TUESDAY, Dec. 16 (HealthDay News) -- Colonoscopy is associated with a lower rate of colorectal cancer mortality, but this benefit is largely limited to deaths from cancer in the left side of the colon, according to research published online Dec. 16 in the Annals of Internal Medicine.
Nancy N. Baxter, M.D., Ph.D., of the University of Toronto in Ontario, Canada, and colleagues analyzed data from 10,292 patients diagnosed with colorectal cancer from 1996 to 2001, matched by several criteria with 51,460 controls. The researchers used administrative claims data to assess exposure to colonoscopy from 1992 up to six months before the diagnosis in each patient, to reduce the number of diagnostic colonoscopies and increase the number of screening colonoscopies included in the analysis.

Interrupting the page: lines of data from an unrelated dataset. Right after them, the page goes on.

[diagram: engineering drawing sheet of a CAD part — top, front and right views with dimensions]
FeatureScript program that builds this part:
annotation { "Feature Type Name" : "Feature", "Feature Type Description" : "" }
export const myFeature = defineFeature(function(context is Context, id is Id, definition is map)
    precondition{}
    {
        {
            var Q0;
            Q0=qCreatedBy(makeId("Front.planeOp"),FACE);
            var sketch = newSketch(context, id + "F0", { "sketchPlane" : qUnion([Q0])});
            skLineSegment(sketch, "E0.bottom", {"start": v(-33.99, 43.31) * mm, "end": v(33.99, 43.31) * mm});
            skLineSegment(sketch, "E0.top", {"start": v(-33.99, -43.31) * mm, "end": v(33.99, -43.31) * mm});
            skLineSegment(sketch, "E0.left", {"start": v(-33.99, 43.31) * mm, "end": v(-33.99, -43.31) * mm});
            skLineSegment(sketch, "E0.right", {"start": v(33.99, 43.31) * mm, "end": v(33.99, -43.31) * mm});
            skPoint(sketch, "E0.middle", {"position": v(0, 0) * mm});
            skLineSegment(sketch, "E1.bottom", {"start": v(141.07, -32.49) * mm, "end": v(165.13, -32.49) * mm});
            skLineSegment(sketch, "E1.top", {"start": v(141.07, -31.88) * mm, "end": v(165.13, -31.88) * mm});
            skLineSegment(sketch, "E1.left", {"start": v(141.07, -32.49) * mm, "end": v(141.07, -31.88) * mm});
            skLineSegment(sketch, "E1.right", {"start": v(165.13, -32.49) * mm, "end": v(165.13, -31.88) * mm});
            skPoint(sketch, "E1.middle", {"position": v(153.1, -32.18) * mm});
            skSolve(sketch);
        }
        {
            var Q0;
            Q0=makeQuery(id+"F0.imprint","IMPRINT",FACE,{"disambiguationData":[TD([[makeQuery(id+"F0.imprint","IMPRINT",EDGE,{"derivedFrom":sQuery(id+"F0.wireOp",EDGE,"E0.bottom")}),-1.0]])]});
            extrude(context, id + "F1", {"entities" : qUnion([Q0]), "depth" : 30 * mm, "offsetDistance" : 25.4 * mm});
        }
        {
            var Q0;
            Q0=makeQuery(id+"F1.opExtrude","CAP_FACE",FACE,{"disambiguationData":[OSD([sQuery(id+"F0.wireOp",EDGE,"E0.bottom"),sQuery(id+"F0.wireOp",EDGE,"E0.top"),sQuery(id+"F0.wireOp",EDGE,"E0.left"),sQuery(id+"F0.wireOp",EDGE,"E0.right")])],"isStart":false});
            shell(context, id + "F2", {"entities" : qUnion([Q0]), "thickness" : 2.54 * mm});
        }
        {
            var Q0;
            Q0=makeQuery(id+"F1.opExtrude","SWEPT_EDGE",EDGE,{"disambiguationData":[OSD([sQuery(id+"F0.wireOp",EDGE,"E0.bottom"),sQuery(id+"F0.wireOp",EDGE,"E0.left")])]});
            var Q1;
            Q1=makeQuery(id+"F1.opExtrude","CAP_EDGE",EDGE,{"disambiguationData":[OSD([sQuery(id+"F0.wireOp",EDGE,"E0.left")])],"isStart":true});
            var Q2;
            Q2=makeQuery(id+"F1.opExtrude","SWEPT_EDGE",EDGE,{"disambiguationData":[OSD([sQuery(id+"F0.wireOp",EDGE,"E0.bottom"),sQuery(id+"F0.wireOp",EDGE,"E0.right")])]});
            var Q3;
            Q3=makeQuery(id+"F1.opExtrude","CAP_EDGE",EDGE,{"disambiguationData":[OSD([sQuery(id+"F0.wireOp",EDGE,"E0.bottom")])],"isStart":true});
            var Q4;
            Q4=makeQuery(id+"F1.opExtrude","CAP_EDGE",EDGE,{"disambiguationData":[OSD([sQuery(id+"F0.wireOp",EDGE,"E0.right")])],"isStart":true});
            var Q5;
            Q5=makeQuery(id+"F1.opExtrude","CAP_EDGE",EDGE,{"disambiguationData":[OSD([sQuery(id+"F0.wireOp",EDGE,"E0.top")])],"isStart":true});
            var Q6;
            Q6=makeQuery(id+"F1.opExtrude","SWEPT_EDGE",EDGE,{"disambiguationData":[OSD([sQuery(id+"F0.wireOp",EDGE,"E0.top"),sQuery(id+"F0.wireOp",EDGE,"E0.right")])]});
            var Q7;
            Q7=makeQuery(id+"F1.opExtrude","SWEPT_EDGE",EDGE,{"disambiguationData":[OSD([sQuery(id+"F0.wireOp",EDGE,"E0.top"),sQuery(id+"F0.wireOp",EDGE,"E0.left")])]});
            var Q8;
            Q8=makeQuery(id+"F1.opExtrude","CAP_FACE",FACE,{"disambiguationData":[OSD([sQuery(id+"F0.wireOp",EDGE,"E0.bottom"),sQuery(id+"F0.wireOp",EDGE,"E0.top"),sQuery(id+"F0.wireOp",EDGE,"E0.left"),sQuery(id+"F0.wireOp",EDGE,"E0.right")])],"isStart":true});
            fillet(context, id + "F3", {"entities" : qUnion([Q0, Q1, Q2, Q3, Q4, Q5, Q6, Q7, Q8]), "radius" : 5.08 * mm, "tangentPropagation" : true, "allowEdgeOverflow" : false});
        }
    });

The researchers report that 7 percent of cases and 9.8 percent of controls had undergone colonoscopy. Colonoscopy was associated with fewer colorectal cancer deaths (odds ratio, 0.69). A complete procedure -- one reaching the cecum -- was associated with fewer deaths from colorectal cancer on the left side (adjusted conditional OR, 0.33), but not from cancers on the right side, the investigators found.
"Simulation modeling of screening programs shows that a small proportion of rapidly growing colorectal cancer can have a disproportionate effect on mortality and decrease the effectiveness of a screening program. Some evidence suggests that right-sided lesions may be more likely to be fast-growing lesions, but we do not know the spectrum of growth rates for either right- or left-sided lesions," writes the author of an accompanying editorial.